§ Extrait du document:
........
Martine Pinville,
Secrétariat d'État, auprès du ministre de l'économie, de l'industrie et du numérique, chargé du commerce, de l'artisanat, de la consommation et de l'économie sociale et solidaire •
8 mars 2016Les dispositions du code de la consommation subordonnent l'usage de l'appellation de « boulanger » et de l'enseigne commerciale de « boulangerie » ou de toute dénomination susceptible de porter à confusion à l'obligation de réaliser entièrement l'élaboration du pain, du choix des farines jusqu'à la remise au consommateur final sur le lieu de vente. En outre, il ne doit pas y avoir recours à l'usage de la congélation à quelque stade de la fabrication que ce soit. Depuis l'entrée en application du texte, les contrôles opérés ont montré que : - les chaînes et les franchises de boulangerie industrielle ont opté pour des appellations ou enseignes commerciales ne comportant pas le mot de boulanger, ni celui de boulangerie ; - les entreprises de la grande distribution se sont, quant à elles, montrées très attachées à la conservation de ces appellations et enseignes commerciales. Pour cela, elles ont, dans leur très grande majorité, intégré des ateliers de boulangerie dans leurs structures et embauché des boulangers qualifiés ; - des entreprises artisanales possédant plusieurs magasins mais fabriquant dans un fournil central pouvaient se trouver en infraction pour ce qui concerne l'usage de ces appellations et enseignes commerciales. Les services déconcentrés de la direction générale de la concurrence, de la consommation et de la répression des fraudes (DGCCRF) exercent, dans le cadre de leurs missions, une surveillance régulière afin de vérifier la bonne application des dispositions des articles L. 121-80 et suivants du code de la consommation. Lorsque des infractions sont constatées, elles reçoivent les suites appropriées (pénales ou administratives).
........
§ Consigne: Pouvez-vous redonner intégralement, sans la moindre modification, le texte sur l'appellation de boulanger ? Les items qui suivent forment un matériau distinct du texte sur l'appellation de boulanger.

[Données sources]
........
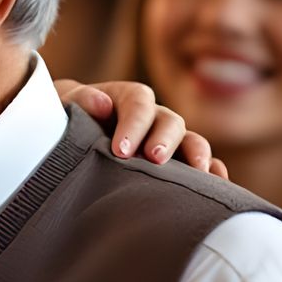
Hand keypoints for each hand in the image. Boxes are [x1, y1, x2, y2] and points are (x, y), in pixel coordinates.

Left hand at [56, 78, 227, 178]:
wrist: (64, 136)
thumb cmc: (64, 120)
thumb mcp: (63, 105)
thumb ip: (78, 100)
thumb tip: (102, 104)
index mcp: (124, 98)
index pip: (138, 102)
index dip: (134, 123)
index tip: (121, 150)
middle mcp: (151, 117)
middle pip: (168, 120)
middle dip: (164, 139)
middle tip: (154, 159)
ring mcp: (165, 139)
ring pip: (190, 140)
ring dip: (195, 154)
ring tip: (195, 173)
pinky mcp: (173, 161)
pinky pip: (200, 162)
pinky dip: (212, 170)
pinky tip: (218, 183)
........
§ Réponse rédigée:
Martine Pinville,
Secrétariat d'État, auprès du ministre de l'économie, de l'industrie et du numérique, chargé du commerce, de l'artisanat, de la consommation et de l'économie sociale et solidaire •
8 mars 2016Les dispositions du code de la consommation subordonnent l'usage de l'appellation de « boulanger » et de l'enseigne commerciale de « boulangerie » ou de toute dénomination susceptible de porter à confusion à l'obligation de réaliser entièrement l'élaboration du pain, du choix des farines jusqu'à la remise au consommateur final sur le lieu de vente. En outre, il ne doit pas y avoir recours à l'usage de la congélation à quelque stade de la fabrication que ce soit. Depuis l'entrée en application du texte, les contrôles opérés ont montré que : - les chaînes et les franchises de boulangerie industrielle ont opté pour des appellations ou enseignes commerciales ne comportant pas le mot de boulanger, ni celui de boulangerie ; - les entreprises de la grande distribution se sont, quant à elles, montrées très attachées à la conservation de ces appellations et enseignes commerciales. Pour cela, elles ont, dans leur très grande majorité, intégré des ateliers de boulangerie dans leurs structures et embauché des boulangers qualifiés ; - des entreprises artisanales possédant plusieurs magasins mais fabriquant dans un fournil central pouvaient se trouver en infraction pour ce qui concerne l'usage de ces appellations et enseignes commerciales. Les services déconcentrés de la direction générale de la concurrence, de la consommation et de la répression des fraudes (DGCCRF) exercent, dans le cadre de leurs missions, une surveillance régulière afin de vérifier la bonne application des dispositions des articles L. 121-80 et suivants du code de la consommation. Lorsque des infractions sont constatées, elles reçoivent les suites appropriées (pénales ou administratives).